**Document passage:**
○ ○ ○ ○ ○
The film’s director, Mr. Kravchuk, throws a beautiful, somewhat gauzy light over this world that gently softens its harder angles. There is something slightly magical about the lighting, almost as if this were a fantasy land from which Vanya might actually make an escape. This sense of unreality, of magical thinking and wishing, carries the story and Vanya through a remarkable journey.

He leaps over hurdles like a stag, this child. He runs and fights and schemes and, during a ferocious eruption of pity and terror near the end of the story, he just about breaks your heart into pieces. There’s a touch of directorial sadism at work here, I think. But the last shot of a child’s face lighted up with hope also seems to me like something out of a film by Roberto Rossellini, which is very high praise indeed.

“The Italian” is rated PG-13 (Parents strongly cautioned.) These children go through it all, including violence and prostitution, though few of their perils are rendered graphically.

THE ITALIAN

Opens today in New York and Los Angeles.

Directed by Andrei Kravchuk; written (in Russian, with English subtitles) by Andrei Romanov; director of photography, Alexander Burov; edited by Tamara Lipartiya; music by Alexander Kneiffel; production designer, Vladimir Svetozarov; produced by Vladimir Husid and Vladimir Bogoyavlensky; released by Sony Pictures Classics. Running time: 99 minutes.

WITH: Kolya Spiridonov (Vanya), Denis Moiseenko (Kolyan), Sasha Syrotkin (Sery), Olga Shuvalova (Irka), Dima Zemlyanko (Anton), Maria Kuznetsova (Madam) and Yuri Itskov (Headmaster).
○ ○ ○ ○ ○
**Collected data:**
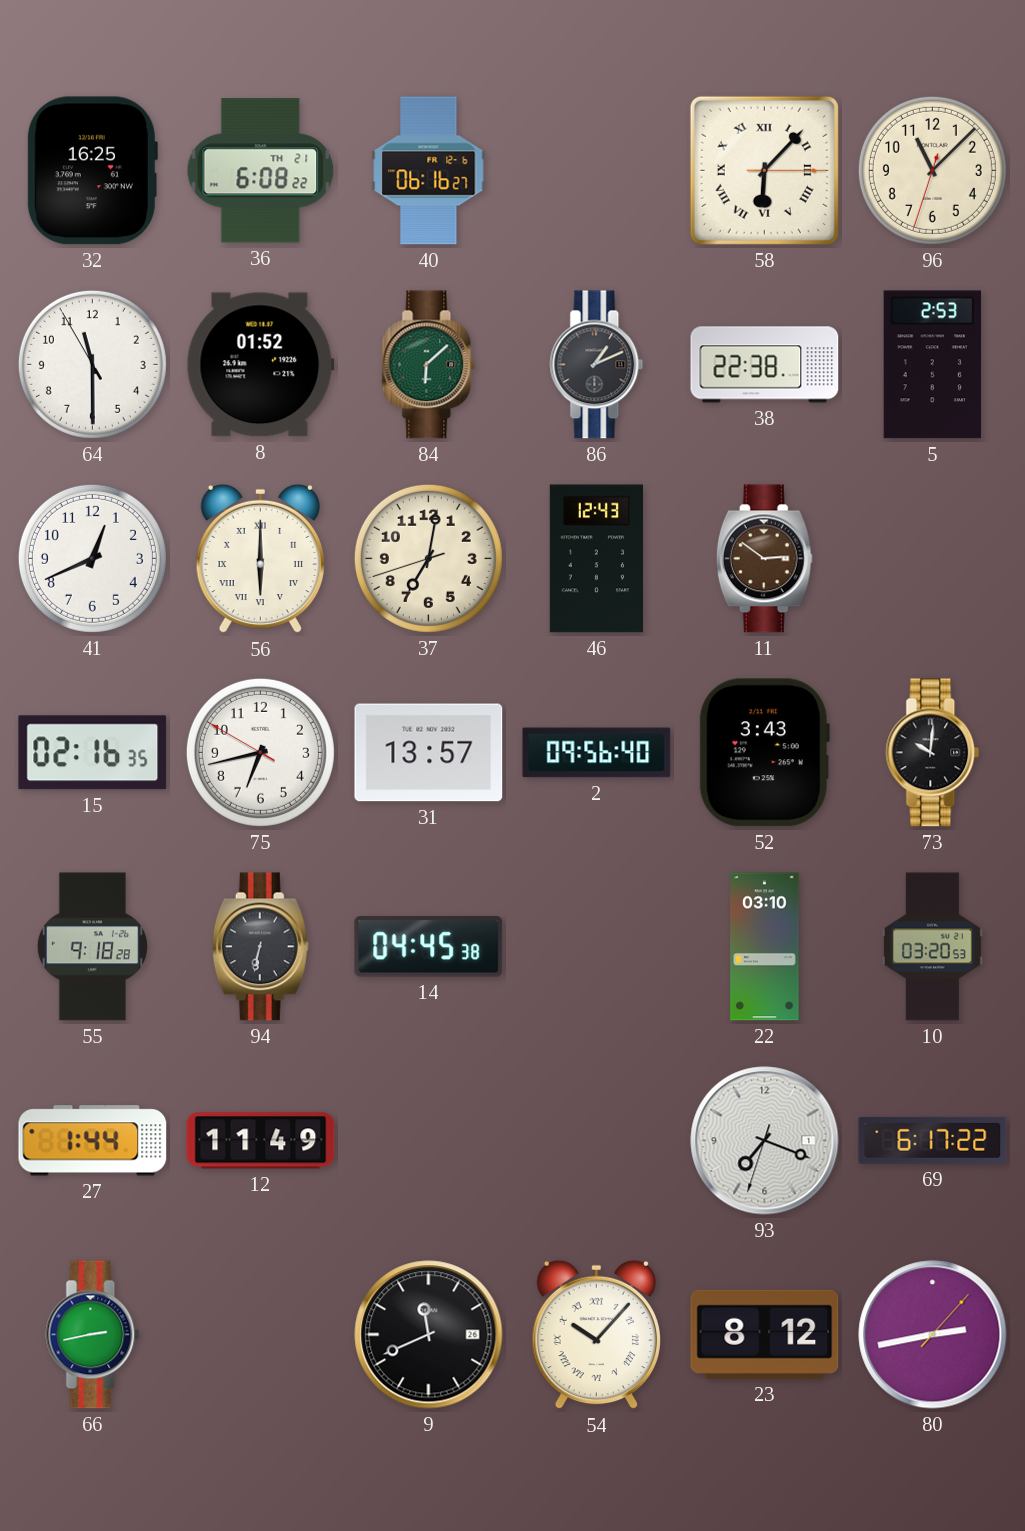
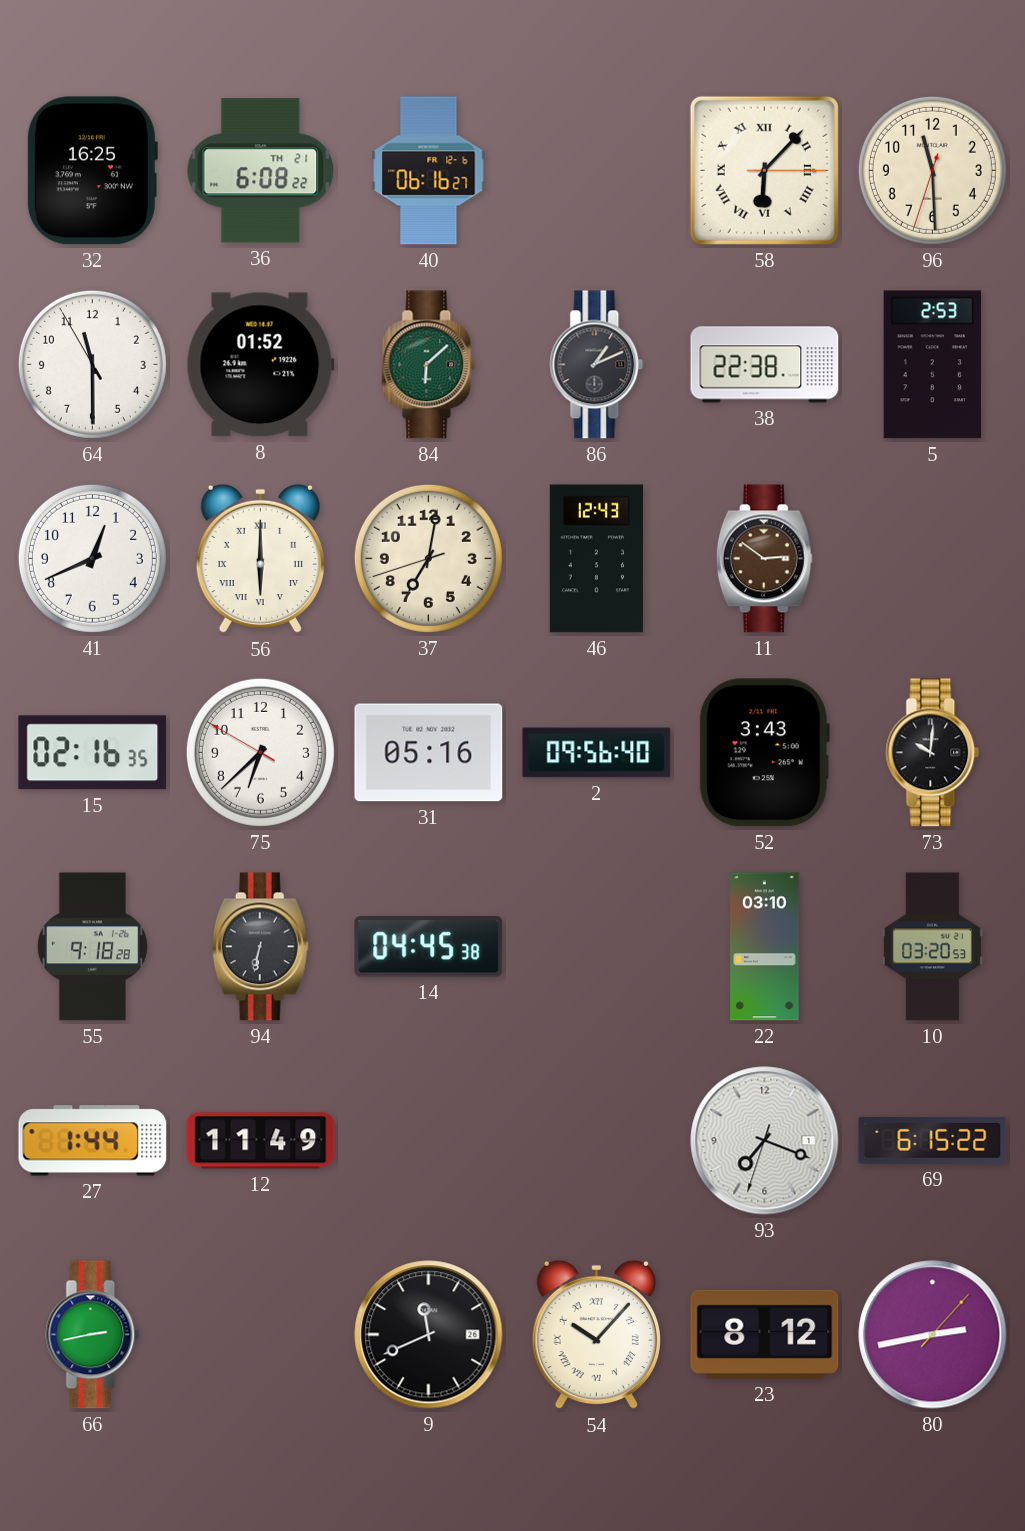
96: 11:07 -> 11:29
75: 6:42 -> 6:37
31: 13:57 -> 05:16
69: 6:17 -> 6:15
○ ○ ○ ○ ○
**Objective:**
Decide whether each statement agrees with the film review, and answer yes or no with the deciding words from the review, quoted verbatim. (a) The film's running time is 99 minutes. (b) The film was written in English. (c) Most of the children's perils are shown graphically.

**Exercise answer:**
(a) Yes: "Running time: 99 minutes."
(b) No: "written (in Russian, with English subtitles) by Andrei Romanov"
(c) No: "few of their perils are rendered graphically."